Instruction a:
Could you return the records verbatim, starting at their beginning and stopping after the line that contains "Будильник / Батарейка на 2 года /", leaving the pictures out?

Extracted text:

# No NHC This Year, Where Else Can I Go?



## kuroneko (Mar 31, 2011)

If you haven't seen/heard NHC is not happening again this year. I loved NHC, because it was only a two hour drive away for me. There were vendors and classes for home and pro, and it focused on Halloween not just horror. Now it looks like it may be dead, and I'm at a loss.
Like most haunters, I'm on a budget. I can't afford plane tickets and extra days off for travel to go to Midwest, West Coast, etc... Most of the so-called Halloween/Haunters conventions I've seen around NJ are primarily horror movie related. I want a Halloween convention with classes for home haunters that is close-ish to home... I live in freakin' NJ and I cannot believe that there is not MORE stuff going on considering that NYC and Philly are like 2-3 hours away. I'm hoping that maybe I'm just out of the loop or something...
So any ideas on where I can go to get my Halloween fix?


----------



## Diabolik (Apr 10, 2006)

Have you looked into the MHC show in Columbus OH in June? This will be our third year there as a vendor. It is a great show that should have everything you are seeking.


----------



## afkeyboard (Nov 20, 2012)

Hey!

Instruction b:
Can you pick up the forum thread about finding a Halloween convention and continue it from where it stops?

The records:
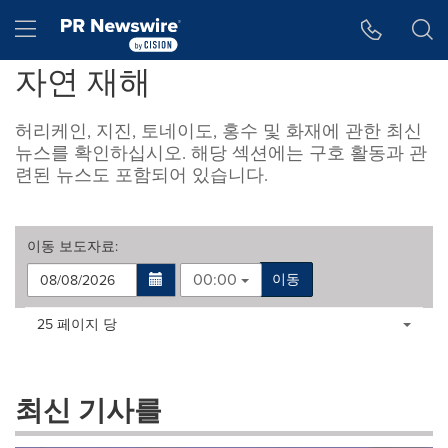
웹 접근성
Skip Navigation
Hamburger menu
자연 재해
허리케인, 지진, 토네이도, 홍수 및 화재에 관한 최신
뉴스를 확인하십시오. 해당 섹션에는 구호 활동과 관
련된 뉴스도 포함되어 있습니다.
이동
보도자료
:
00:00
이동
Making
Items per page:
25 페이지 당
a
selection
with
these
최신 기사를
dropdown
will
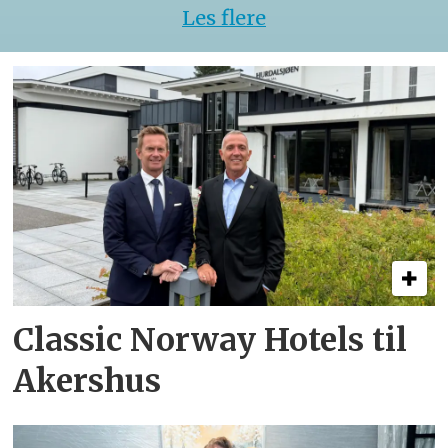
Les flere
Classic Norway Hotels til
Akershus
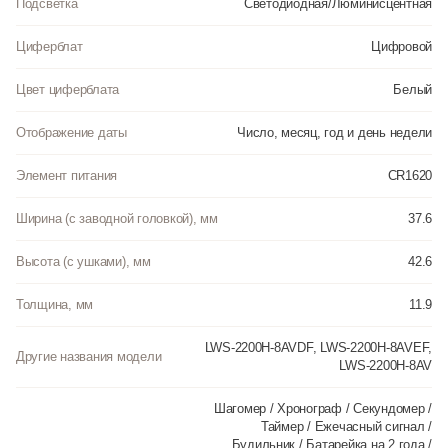
Подсветка
Светодиодная/Люминисцентная
Циферблат
Цифровой
Цвет циферблата
Белый
Отображение даты
Число, месяц, год и день недели
Элемент питания
CR1620
Ширина (с заводной головкой), мм
37.6
Высота (с ушками), мм
42.6
Толщина, мм
11.9
LWS-2200H-8AVDF, LWS-2200H-8AVEF,
Другие названия модели
LWS-2200H-8AV
Шагомер / Хронограф / Секундомер /
Таймер / Ежечасный сигнал /
Будильник / Батарейка на 2 года /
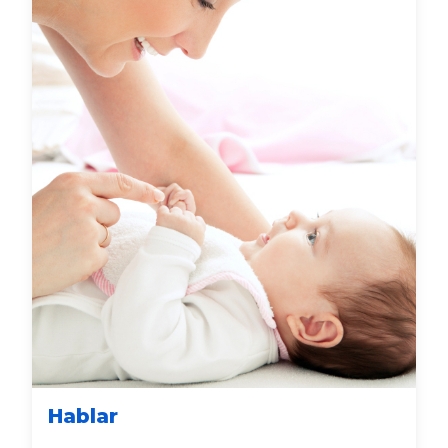
Hablar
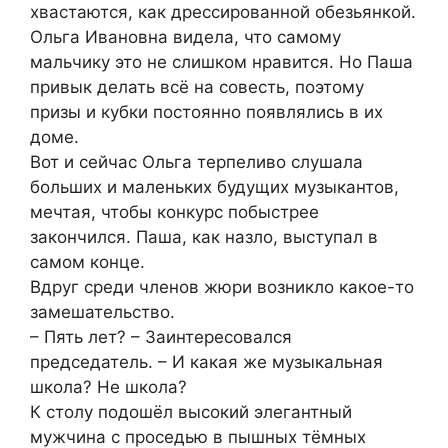
хвастаются, как дрессированной обезьянкой.
Ольга Ивановна видела, что самому
мальчику это не слишком нравится. Но Паша
привык делать всё на совесть, поэтому
призы и кубки постоянно появлялись в их
доме.
Вот и сейчас Ольга терпеливо слушала
больших и маленьких будущих музыкантов,
мечтая, чтобы конкурс побыстрее
закончился. Паша, как назло, выступал в
самом конце.
Вдруг среди членов жюри возникло какое-то
замешательство.
– Пять лет? – Заинтересовался
председатель. – И какая же музыкальная
школа? Не школа?
К столу подошёл высокий элегантный
мужчина с проседью в пышных тёмных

Answer space a:
웹 접근성
Skip Navigation
Hamburger menu
자연 재해
허리케인, 지진, 토네이도, 홍수 및 화재에 관한 최신
뉴스를 확인하십시오. 해당 섹션에는 구호 활동과 관
련된 뉴스도 포함되어 있습니다.
이동
보도자료
:
00:00
이동
Making
Items per page:
25 페이지 당
a
selection
with
these
최신 기사를
dropdown
will
Les flere
Classic Norway Hotels til
Akershus
Подсветка
Светодиодная/Люминисцентная
Циферблат
Цифровой
Цвет циферблата
Белый
Отображение даты
Число, месяц, год и день недели
Элемент питания
CR1620
Ширина (с заводной головкой), мм
37.6
Высота (с ушками), мм
42.6
Толщина, мм
11.9
LWS-2200H-8AVDF, LWS-2200H-8AVEF,
Другие названия модели
LWS-2200H-8AV
Шагомер / Хронограф / Секундомер /
Таймер / Ежечасный сигнал /
Будильник / Батарейка на 2 года /

Answer space b:
Haunt Events Near You - 
Next Week:

*Haunt Flea Market*
www facebook com / events /881093585321450 /

August 6th and 7th:

*Haunt Faire*
www haunt-faire com


----------



## kuroneko (Mar 31, 2011)

Diabolik said:


> Have you looked into the MHC show in Columbus OH in June? This will be our third year there as a vendor. It is a great show that should have everything you are seeking.


That would be awesome, but it is too far away for me.



afkeyboard said:


> Hey!
> Haunt Events Near You -
> Next Week:
> 
> ...


I've seen both and I have work both weekends those have been posted. I won't make it to Haunt Flea, but I do have Haunt Faire under consideration. If you guys didn't have it on the island, I'd totally go. I've had the great displeasure of having to drive out to Long Island for things and absolutely hating it.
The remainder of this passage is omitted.